A critical security bug in Palo Alto Networks’ Cortex XSOAR could allow remote attackers to run commands and automations in the Cortex XSOAR War Room and to take other actions on the platform, without having to log in.
Found internally by Palo Alto, the bug (CVE-2021-3044) is an improper-authorization vulnerability that “enables a remote unauthenticated attacker with network access to the Cortex XSOAR server to perform unauthorized actions through the REST API,” according to the security vendor’s Tuesday advisory. It rates 9.8 out of 10 on the CVSS vulnerability-severity scale.
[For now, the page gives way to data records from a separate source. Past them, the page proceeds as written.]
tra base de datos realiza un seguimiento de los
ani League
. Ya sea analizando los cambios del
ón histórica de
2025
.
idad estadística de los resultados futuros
Cortex XSOAR Bug: Security Impact
Cortex XSOAR is a cybersecurity defense platform used in a variety of use cases, including security operations automation, threat-intelligence management, automated ransomware remediation and cloud-security orchestration, according to Palo Alto’s website. SOAR stands for “security orchestration, automation and response,” and in Palo Alto’s case the term is used to mean taking a unified approach to centralizing threat intelligence and security alerts across sources. The Cortex platform also implements automated workflows and response playbooks, and allows real-time collaboration between teams.
As such, it’s the nexus of a company’s security response.
If remote attackers can run commands and automations in the War Room, they can potentially subvert ongoing security investigations, steal information about a victim’s cyber-defense action plans and more. According to Palo Alto’s online documentation, real-time investigations are facilitated through the War Room, which allows analysts (and on vulnerable systems, remote attackers) to do the following:
- Run real-time security actions through the command-line interface, without switching consoles.
- Run security playbooks, scripts and commands.
- Collaborate and execute remote actions across integrated products.
- Capture incident context from different sources.
- Document all actions in one source.
- Converse with others for joint investigations.
“When you open the War Room, you can see a number of entries such as commands, notes, evidence, tasks, etc.,” the documentation reads.
A mitigating factor however is the fact that an adversary, as mentioned, would need to have access to the same network that the Cortex XSOAR is attached to, requiring an earlier compromise or exploit.
Affected Versions and Patches
The issue impacts only Cortex XSOAR configurations with active API key integrations, and specifically the following versions: Cortex XSOAR 6.1.0 builds later than 1016923 and earlier than 1271064; and Cortex XSOAR 6.2.0 builds earlier than 1271065.
To protect themselves, users should update to the latest version.
Palo Alto said that it’s not aware of any exploitation of the bug in the wild.